La lucha de los trabajadores públicos por la defensa de sus derechos y del sector público no está al margen de la lucha contra los ataques al resto de la clase trabajadora: la reforma laboral, el recorte de las pensiones o el desempleo; es parte de la misma lucha. El sentir generalizado en las distintas movilizaciones es el de que las consecuencias de esta crisis pretenden hacérnosla pagar a la clase trabajadora, condenándonos a una vida miserable y sin derechos, mientras los culpables se enriquecen cada vez más con el dolor y el sufrimiento de las familias obreras. Situaciones como la actual son campo abonado para competencias a la baja en materia de salario y derechos. Ningún trabajador consciente puede aceptar este planteamiento. Las condiciones de los empleados públicos no son el enemigo a batir, sino el modelo a seguir.
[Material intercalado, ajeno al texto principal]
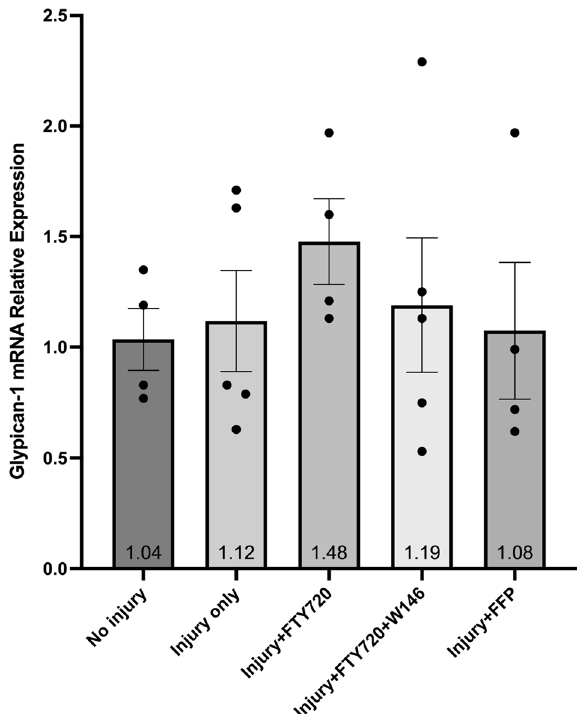
10 µ M of the sphingosine 1-phosphate receptor 1 (S1PR 1 ) antagonist W146, or fresh frozen plasma (FFP) on the relative expression of GP-1 mRNA from injured cultured human umbilical vein endothelial cells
De la disposición a la lucha de los trabajadores dan fe las diarias movilizaciones en todo el estado, muchas de ellas espontáneas, protagonizadas por distintos sectores. Pero la movilización sin organización no sirve de nada. Los sindicatos de clase no pueden esperar más. Deben crear comités de lucha en todos los centros, y comités intercentros, de trabajadores públicos, empresas privadas, desempleados, estudiantes y pensionistas. Deben elaborar una plataforma reivindicativa firme que recoja los objetivos de la lucha de los distintos sectores: empleo digno y con derechos para todos, rechazo a cualquier retroceso en los derechos sociales conquistados tras años de lucha, mejora de la educación, sanidad, dependencia, pensiones o vivienda como necesidades sociales básicas que no pueden ser convertidas en negocio para beneficio de los especuladores, reforma de la Administración, democratizándola y aumentando sus recursos humanos y materiales, acabar con los privilegios de aquellos que sí los tienen: políticos, Iglesia, directivos de banca y antiguas empresas públicas que cobran salarios e indemnizaciones millonarias por dejar el país en bancarrota, destruir empleo y cobrarnos los servicios al triple de lo que realmente valen. Y deben plantear un calendario de movilizaciones unitarias empezando con una huelga general de 48 horas. La lucha sí sirve (al contrario de lo que quieren hacernos creer), pero exige de unidad de clase, coordinación, organización y unos objetivos claros. Como corean los funcionarios de la Xunta en sus movilizaciones: “¡Juntos podemos!”.